6. In hoger beroep hebben partijen hun standpunten herhaald.
7. De Raad overweegt als volgt.
7.1. In geding is de vraag of de rechtbank moet worden gevolgd in haar oordeel dat het Uwv bij de vaststelling van de fictieve opzegtermijn terecht de aanzegtermijn als bedoeld in artikel 7:672, eerste lid, van het BW heeft betrokken.
7.2. De Raad beantwoordt deze vraag bevestigend en stelt zich achter de overwegingen van de aangevallen uitspraak. Hetgeen door appellante in hoger beroep is aangevoerd bevat, in vergelijking met wat in eerste aanleg naar voren is gebracht, geen wezenlijk nieuwe gezichtspunten en heeft de Raad niet tot een ander oordeel kunnen brengen.
7.3. Op grond van hetgeen hiervoor is overwogen is de Raad van oordeel dat de aangevallen uitspraak dient te worden bevestigd.
8. De Raad acht tot slot geen termen aanwezig om toepassing te geven aan artikel 8:75 van de Algemene wet bestuursrecht inzake vergoeding van proceskosten.

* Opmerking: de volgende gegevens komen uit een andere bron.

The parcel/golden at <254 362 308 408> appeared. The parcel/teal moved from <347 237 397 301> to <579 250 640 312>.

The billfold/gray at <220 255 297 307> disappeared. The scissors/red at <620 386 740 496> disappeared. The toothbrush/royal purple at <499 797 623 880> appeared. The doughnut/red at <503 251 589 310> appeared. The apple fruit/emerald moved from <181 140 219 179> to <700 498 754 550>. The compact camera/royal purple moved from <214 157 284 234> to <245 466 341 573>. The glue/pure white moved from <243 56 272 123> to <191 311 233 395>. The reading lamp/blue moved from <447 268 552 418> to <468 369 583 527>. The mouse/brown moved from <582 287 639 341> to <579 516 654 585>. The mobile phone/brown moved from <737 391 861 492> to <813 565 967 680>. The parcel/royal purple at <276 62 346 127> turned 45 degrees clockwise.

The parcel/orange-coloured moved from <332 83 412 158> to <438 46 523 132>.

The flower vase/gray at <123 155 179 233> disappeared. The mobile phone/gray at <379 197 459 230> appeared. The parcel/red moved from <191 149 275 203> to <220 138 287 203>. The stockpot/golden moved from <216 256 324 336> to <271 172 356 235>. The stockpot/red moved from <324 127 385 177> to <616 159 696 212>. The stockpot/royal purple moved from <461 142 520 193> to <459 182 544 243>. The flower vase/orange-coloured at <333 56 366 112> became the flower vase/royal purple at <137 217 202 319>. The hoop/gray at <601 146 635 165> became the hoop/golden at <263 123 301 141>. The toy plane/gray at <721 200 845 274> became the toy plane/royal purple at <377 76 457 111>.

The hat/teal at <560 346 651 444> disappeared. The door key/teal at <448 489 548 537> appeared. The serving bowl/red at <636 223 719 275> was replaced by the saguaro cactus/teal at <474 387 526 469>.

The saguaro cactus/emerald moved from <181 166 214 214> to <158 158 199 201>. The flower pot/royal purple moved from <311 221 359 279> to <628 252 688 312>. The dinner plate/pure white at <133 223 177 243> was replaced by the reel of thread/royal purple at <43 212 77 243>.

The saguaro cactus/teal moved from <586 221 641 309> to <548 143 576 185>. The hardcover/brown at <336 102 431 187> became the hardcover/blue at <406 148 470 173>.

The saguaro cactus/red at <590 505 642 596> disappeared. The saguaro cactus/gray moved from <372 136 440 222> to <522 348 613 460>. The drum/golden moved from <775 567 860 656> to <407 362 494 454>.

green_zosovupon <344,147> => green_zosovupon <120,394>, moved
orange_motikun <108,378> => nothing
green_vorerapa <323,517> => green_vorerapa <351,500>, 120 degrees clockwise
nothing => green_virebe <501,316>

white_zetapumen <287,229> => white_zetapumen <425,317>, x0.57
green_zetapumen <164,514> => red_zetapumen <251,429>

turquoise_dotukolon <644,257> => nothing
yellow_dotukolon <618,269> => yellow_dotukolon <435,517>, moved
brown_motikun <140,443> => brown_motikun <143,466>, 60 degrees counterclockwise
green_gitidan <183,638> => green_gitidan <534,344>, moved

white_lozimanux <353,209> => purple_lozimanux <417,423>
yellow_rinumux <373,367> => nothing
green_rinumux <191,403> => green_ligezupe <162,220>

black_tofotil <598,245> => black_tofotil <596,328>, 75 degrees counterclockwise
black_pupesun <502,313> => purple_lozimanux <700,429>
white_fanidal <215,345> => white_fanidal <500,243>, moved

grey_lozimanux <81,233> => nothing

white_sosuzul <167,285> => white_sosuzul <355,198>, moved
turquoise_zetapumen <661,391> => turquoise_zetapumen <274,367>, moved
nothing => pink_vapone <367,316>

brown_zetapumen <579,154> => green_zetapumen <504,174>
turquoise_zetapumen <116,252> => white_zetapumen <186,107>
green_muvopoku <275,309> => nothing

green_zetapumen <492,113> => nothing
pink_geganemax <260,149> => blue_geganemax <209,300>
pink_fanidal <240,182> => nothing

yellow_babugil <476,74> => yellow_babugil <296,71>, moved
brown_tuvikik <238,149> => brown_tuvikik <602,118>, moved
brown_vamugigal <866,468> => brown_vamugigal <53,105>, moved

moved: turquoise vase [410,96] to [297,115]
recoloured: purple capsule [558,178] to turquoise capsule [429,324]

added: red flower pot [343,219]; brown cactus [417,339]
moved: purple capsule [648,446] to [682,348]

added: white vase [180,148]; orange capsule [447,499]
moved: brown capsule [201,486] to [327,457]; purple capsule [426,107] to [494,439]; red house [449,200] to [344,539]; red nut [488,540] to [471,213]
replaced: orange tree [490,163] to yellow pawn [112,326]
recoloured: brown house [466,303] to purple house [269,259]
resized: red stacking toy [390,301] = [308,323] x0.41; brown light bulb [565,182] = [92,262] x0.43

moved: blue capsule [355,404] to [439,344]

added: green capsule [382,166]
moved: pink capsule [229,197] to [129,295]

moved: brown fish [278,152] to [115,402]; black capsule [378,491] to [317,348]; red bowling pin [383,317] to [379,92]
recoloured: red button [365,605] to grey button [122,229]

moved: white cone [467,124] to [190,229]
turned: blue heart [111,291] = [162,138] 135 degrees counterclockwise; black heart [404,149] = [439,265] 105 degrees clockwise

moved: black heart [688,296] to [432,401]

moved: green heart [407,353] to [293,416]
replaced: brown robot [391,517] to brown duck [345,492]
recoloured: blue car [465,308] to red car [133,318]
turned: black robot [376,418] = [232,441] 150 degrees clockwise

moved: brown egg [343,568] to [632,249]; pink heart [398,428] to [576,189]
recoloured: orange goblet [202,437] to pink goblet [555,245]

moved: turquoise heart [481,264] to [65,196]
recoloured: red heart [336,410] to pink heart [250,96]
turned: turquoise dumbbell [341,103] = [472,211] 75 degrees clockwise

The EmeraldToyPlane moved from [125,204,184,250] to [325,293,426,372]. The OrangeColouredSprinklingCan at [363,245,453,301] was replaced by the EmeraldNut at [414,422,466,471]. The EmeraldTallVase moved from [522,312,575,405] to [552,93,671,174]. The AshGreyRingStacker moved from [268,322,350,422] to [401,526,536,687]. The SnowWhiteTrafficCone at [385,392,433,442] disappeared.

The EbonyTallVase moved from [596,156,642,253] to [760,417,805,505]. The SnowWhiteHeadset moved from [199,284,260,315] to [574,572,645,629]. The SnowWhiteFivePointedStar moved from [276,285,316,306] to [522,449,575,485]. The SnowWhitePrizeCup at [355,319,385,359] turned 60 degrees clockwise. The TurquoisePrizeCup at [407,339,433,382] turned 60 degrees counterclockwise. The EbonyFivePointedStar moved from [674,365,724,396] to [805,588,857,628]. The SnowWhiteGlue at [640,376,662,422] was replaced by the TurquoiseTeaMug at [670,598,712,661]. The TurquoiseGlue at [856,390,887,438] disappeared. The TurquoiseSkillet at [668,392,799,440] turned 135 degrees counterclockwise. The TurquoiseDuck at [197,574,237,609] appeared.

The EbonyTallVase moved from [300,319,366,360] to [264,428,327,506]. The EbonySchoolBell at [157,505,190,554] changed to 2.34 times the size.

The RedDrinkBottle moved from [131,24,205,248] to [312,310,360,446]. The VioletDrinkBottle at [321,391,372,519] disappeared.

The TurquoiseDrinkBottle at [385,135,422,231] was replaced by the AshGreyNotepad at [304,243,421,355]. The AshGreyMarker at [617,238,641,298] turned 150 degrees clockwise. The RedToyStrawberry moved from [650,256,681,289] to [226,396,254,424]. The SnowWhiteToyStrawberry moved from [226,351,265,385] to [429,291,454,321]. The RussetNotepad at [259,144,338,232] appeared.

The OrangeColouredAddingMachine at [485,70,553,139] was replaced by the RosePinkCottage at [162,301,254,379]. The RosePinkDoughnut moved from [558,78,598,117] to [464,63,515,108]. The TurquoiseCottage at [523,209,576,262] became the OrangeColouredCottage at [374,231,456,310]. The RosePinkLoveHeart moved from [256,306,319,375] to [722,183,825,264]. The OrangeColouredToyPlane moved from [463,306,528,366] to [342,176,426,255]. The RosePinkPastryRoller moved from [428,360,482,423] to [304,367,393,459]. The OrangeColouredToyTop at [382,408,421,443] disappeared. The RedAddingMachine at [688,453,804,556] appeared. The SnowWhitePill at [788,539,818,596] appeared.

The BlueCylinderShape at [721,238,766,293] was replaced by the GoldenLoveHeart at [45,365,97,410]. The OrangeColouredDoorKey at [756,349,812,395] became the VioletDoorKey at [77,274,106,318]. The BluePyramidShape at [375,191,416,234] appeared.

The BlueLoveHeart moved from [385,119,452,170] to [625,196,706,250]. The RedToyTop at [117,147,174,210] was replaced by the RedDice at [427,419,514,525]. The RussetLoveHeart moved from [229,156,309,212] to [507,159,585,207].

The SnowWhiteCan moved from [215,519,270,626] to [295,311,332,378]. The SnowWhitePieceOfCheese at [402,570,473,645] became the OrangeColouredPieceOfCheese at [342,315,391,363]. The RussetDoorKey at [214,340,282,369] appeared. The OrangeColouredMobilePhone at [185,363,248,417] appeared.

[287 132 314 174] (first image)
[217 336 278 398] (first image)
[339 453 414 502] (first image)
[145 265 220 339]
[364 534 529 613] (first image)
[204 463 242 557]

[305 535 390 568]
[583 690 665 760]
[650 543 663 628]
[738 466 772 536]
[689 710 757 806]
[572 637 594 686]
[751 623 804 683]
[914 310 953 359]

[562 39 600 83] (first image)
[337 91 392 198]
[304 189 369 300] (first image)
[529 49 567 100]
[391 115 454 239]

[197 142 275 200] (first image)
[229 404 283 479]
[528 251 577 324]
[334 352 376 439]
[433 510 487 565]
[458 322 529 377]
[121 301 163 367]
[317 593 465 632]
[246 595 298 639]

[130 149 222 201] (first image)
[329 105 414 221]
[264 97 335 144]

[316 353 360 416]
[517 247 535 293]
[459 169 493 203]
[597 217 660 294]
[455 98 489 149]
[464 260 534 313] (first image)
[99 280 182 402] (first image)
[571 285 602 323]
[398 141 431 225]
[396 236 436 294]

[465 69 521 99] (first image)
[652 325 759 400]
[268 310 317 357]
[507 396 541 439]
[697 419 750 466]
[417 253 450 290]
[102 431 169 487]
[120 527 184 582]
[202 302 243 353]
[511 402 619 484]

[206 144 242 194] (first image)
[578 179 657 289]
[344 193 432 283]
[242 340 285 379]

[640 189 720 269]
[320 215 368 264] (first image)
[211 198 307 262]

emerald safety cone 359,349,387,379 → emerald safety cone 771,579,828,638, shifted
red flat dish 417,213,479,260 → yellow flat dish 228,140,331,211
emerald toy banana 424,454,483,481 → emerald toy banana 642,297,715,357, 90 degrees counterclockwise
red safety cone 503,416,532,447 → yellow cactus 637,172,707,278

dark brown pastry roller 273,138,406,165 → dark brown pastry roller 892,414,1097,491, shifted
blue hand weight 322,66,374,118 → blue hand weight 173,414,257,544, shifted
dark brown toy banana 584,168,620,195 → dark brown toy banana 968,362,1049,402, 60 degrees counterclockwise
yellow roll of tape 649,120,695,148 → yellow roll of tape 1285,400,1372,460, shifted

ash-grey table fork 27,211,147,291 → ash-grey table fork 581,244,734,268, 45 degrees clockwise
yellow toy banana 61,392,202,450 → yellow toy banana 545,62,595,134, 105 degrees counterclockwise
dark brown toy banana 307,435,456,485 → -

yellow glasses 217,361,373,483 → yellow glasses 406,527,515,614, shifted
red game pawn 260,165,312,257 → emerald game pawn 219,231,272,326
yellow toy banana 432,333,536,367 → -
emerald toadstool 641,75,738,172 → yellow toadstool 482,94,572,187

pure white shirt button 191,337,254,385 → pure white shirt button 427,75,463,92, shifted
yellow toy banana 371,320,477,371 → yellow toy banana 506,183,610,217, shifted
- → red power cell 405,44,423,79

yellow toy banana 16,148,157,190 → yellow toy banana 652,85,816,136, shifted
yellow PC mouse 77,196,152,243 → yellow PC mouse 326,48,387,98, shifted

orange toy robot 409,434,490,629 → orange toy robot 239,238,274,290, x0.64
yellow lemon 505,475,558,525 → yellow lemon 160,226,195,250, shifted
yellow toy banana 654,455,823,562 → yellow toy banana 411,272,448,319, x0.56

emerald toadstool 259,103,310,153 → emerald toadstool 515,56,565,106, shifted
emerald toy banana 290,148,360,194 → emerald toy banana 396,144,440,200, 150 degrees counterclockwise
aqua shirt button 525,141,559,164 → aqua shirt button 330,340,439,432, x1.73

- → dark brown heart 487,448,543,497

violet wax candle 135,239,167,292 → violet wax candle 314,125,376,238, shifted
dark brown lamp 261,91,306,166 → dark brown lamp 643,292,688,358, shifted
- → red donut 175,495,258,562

De Centrale Raad van Beroep;
Bevestigt de aangevallen uitspraak.
Deze uitspraak is gedaan door T. Hoogenboom als voorzitter en C.P.J. Goorden en B.M. van Dun als leden. De beslissing is, in tegenwoordigheid van M.B. de Gooijer als griffier, uitgesproken in het openbaar op 20 februari 2008.